Onder de benaming dag des Heeren werd reeds door de profeten des Ouden Testaments een dag verstaan, die in bijzondere betrekking tot God stond. Meestal wordt er door de profeten onder verstaan de dag van het Goddelijk gericht, wanneer sommige volken of de gansche menschheid door Gods oordeelen bezocht zullen worden (Jes. 2:12; 7:17; 10:3; 13 : 9; 32 : 5; 34 : 8; 6 : 2; Jer. 17 : 18; 46 : 10, 21 ; 50 : 27, 31 ; Ezech. 7 : 7; 22 : 4; 30 : 3; Joël 2 : 1, 11; Amos 5 : 18;Micha7:4; Zef. 1 : 14; 2 : 3; Mal. 3 : 2; 4 : 1, 5).
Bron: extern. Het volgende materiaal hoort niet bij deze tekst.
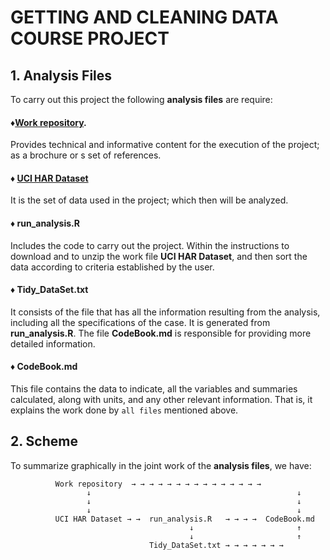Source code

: # **GETTING AND CLEANING DATA COURSE PROJECT**

## 1. Analysis Files
   To carry out this project the following **analysis files** are require:

#### ♦[Work repository](http://archive.ics.uci.edu/ml/datasets/Human+Activity+Recognition+Using+Smartphones).
   Provides technical and informative content for the execution of the project; as a brochure or s set of references.

#### ♦ [UCI HAR Dataset](https://d396qusza40orc.cloudfront.net/getdata%2Fprojectfiles%2FUCI%20HAR%20Dataset.zip)
   It is the set of data used in the project; which then will be analyzed.

#### ♦ run_analysis.R
   Includes the code to carry out the project. Within the instructions to download and to unzip the work file **UCI HAR Dataset**, and then 
   sort the data according to criteria established by the user.

#### ♦ Tidy_DataSet.txt
   It consists of the file that has all the information resulting from the analysis, including all the specifications of the case. It is generated
   from **run_analysis.R**. The file **CodeBook.md** is responsible for providing more detailed information.

#### ♦ CodeBook.md
   This file contains the data to indicate, all the variables and summaries calculated, along with units, and any other
   relevant information. That is, it explains the work done by `all files` mentioned above.

## 2. Scheme
   To summarize graphically in the joint work of the **analysis files**, we have:

              Work repository  → → → → → → → → → → → → → → →
                     ↓                                              ↓
                     ↓                                              ↓
                     ↓                                              ↓
              UCI HAR Dataset → →  run_analysis.R   → → → →  CodeBook.md
                                            ↓                       ↑
                                            ↓                       ↑
                                   Tidy_DataSet.txt → → → → → → →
In het Nieuwe Testament heet de jongste dag, de dag van het aangekondigde wereldgericht, „de dag des Heeren” (1 Thess. 5 : 2, 4; 2 Petr. 3 : 10) of ook „de dag van Christus” (1 Cor. 1 : 8; 2 Cor. 1 : 14; Fil. 1 : 6, 10), „de groote dag” (Jud. : 6) of ook alleen „de dag” (2 Cor. 3 : 13; Hebr. 10 : 25; 1 Thess. 5 : 4; 1 Petr. 3 : 12).
Onder den dag des Heeren wordt in Openb. 1 : 10 de rustdag of eerste dag der week verstaan, welke dag toen reeds bijzonder aan den dienst des Heeren gewijd schijnt geweest te zijn; omdat men op dien dag aan de opstanding van Jezus Christus dacht (Hand. 23 : 7; 1 Cor. 16 : 2).